▶ [Task details]: Search term "GenerationSoftware": please copy every line of the records below that contains it.

+++ Material for the task +++

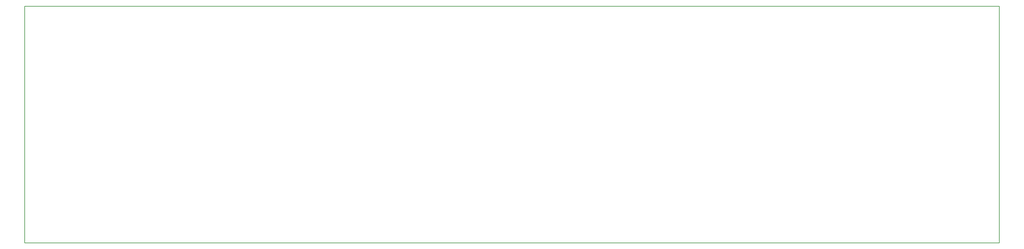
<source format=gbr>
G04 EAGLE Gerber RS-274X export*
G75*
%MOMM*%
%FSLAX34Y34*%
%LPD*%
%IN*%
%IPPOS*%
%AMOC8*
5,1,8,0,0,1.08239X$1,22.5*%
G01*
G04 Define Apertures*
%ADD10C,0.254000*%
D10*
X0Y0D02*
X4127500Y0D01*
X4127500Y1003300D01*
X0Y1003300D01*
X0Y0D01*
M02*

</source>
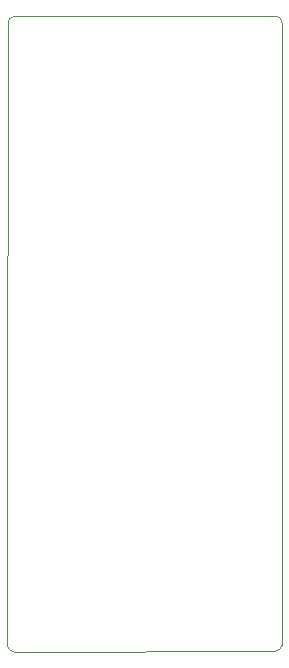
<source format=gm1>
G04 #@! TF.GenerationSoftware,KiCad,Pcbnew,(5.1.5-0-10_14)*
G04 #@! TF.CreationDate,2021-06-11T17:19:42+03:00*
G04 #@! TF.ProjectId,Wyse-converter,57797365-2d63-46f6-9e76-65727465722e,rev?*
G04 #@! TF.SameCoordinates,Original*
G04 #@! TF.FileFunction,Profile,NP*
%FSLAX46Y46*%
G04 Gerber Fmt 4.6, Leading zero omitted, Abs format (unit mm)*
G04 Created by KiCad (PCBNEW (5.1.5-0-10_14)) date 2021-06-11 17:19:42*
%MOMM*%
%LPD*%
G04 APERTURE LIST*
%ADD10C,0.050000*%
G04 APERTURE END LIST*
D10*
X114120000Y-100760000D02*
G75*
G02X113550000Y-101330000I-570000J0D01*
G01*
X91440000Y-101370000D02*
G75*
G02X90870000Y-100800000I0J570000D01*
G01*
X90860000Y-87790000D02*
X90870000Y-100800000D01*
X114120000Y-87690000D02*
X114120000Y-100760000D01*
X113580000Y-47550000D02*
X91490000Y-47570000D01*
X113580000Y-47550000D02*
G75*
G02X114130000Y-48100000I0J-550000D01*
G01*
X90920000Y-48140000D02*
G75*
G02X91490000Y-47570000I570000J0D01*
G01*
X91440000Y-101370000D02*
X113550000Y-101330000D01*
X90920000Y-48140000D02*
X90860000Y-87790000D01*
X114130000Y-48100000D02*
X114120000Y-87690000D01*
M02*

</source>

+++
+++ Material for the task +++

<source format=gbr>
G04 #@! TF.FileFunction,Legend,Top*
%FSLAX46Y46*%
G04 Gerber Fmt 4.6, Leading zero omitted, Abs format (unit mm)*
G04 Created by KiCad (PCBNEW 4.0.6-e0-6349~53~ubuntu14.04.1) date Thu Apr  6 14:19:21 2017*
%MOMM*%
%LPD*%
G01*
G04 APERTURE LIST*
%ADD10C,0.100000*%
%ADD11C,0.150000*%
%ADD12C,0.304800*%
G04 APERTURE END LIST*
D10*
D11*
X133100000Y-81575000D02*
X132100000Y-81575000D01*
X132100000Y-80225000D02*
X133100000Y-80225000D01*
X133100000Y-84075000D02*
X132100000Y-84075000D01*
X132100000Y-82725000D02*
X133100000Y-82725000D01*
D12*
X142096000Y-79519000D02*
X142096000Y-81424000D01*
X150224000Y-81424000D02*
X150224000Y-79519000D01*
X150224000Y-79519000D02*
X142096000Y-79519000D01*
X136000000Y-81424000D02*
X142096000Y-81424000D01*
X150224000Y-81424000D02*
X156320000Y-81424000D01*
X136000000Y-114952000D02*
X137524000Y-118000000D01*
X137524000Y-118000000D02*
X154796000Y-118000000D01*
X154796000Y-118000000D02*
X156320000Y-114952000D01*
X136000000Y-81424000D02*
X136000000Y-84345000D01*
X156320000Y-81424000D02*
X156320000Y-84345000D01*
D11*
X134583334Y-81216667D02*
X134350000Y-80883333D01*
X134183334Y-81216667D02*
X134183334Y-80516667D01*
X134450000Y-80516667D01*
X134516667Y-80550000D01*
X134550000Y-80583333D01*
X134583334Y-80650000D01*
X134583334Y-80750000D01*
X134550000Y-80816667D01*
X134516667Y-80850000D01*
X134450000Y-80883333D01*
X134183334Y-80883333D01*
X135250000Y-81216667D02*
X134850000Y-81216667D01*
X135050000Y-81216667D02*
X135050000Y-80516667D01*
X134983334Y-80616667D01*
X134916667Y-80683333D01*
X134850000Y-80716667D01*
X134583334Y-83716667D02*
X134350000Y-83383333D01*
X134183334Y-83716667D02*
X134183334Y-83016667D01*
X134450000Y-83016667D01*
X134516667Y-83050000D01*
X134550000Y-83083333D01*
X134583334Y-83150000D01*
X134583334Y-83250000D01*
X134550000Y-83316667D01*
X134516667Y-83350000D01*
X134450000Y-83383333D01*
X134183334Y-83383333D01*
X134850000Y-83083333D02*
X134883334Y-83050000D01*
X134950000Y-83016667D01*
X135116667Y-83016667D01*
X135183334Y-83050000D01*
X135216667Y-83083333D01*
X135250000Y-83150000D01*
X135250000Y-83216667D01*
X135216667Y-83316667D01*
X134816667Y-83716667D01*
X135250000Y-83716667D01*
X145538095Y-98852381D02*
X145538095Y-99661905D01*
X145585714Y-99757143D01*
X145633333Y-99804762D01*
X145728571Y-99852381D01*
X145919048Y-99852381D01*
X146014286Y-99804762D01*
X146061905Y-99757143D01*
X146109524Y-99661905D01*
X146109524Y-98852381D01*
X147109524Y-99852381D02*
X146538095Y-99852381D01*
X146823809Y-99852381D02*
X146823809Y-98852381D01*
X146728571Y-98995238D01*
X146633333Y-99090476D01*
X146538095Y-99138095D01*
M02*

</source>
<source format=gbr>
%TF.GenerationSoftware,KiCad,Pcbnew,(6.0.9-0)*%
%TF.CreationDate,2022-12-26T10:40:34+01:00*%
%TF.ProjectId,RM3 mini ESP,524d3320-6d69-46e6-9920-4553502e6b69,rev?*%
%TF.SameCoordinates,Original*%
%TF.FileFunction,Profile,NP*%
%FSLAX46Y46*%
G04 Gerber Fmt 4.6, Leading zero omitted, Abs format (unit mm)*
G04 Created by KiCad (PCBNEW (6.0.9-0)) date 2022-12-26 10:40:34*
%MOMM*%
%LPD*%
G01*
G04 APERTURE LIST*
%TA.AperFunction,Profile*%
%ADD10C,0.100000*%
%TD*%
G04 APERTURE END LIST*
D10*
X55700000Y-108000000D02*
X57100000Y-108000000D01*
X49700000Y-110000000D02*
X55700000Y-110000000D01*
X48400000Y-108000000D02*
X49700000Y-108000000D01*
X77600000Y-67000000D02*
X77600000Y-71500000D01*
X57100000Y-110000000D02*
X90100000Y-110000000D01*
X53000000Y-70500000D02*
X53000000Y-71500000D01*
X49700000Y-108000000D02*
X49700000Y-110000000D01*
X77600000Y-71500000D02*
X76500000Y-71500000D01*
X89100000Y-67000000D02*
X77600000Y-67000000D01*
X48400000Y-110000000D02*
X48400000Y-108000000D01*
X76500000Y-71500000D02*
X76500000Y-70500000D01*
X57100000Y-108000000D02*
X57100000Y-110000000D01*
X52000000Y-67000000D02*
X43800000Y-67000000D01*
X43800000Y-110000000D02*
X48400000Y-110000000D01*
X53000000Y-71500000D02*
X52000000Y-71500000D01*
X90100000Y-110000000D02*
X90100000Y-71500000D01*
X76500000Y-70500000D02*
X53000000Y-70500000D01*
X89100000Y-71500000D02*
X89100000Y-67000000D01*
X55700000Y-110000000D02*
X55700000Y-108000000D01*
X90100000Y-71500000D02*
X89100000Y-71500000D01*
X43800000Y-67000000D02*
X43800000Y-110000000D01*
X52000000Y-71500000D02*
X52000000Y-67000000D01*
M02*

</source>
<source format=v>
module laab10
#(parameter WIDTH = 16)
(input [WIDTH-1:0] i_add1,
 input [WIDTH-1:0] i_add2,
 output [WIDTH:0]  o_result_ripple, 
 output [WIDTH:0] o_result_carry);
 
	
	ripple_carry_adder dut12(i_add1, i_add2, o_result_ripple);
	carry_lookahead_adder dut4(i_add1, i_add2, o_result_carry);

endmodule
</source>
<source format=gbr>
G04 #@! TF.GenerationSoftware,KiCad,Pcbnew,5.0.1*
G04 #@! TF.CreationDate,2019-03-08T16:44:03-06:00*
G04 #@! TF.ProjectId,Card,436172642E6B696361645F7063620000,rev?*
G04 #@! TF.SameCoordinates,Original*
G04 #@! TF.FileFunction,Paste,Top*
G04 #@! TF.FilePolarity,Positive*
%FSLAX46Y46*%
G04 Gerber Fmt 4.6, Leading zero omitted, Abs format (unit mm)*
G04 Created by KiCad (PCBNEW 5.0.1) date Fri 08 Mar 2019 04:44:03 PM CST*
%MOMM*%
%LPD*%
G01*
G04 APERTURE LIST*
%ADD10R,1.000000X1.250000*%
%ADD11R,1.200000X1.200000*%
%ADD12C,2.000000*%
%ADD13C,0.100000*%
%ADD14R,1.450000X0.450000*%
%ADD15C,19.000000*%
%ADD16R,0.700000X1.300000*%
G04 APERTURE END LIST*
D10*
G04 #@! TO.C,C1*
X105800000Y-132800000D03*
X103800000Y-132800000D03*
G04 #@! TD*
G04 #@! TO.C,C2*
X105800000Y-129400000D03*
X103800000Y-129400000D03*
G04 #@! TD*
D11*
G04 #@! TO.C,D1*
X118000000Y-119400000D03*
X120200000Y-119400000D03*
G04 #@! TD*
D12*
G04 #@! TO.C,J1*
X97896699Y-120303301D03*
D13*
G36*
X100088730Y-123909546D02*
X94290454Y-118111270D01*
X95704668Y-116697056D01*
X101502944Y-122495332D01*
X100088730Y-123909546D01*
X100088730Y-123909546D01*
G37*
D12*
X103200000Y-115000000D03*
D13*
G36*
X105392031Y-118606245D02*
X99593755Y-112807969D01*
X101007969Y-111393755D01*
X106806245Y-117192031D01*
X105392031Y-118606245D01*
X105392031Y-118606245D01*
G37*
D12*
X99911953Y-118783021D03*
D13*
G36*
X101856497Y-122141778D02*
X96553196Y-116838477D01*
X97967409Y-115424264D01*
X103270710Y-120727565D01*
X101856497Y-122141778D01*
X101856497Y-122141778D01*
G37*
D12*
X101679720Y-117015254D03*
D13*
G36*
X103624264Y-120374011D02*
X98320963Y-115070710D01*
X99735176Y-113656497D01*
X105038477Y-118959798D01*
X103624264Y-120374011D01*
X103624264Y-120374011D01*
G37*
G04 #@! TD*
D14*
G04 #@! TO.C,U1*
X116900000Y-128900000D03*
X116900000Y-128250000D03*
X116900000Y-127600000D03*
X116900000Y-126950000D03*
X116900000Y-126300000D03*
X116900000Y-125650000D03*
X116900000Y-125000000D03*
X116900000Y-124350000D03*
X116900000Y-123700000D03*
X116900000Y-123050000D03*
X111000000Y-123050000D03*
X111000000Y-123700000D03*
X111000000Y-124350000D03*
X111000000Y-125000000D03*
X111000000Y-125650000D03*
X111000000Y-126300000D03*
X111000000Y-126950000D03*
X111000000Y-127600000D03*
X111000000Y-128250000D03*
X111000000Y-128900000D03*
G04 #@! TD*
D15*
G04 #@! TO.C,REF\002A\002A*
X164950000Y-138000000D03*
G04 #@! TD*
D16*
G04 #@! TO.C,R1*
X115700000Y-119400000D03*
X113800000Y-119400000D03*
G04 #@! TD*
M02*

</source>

+++

▶ [Answer]:
G04 #@! TF.GenerationSoftware,KiCad,Pcbnew,(5.1.5-0-10_14)*
%TF.GenerationSoftware,KiCad,Pcbnew,(6.0.9-0)*%
G04 #@! TF.GenerationSoftware,KiCad,Pcbnew,5.0.1*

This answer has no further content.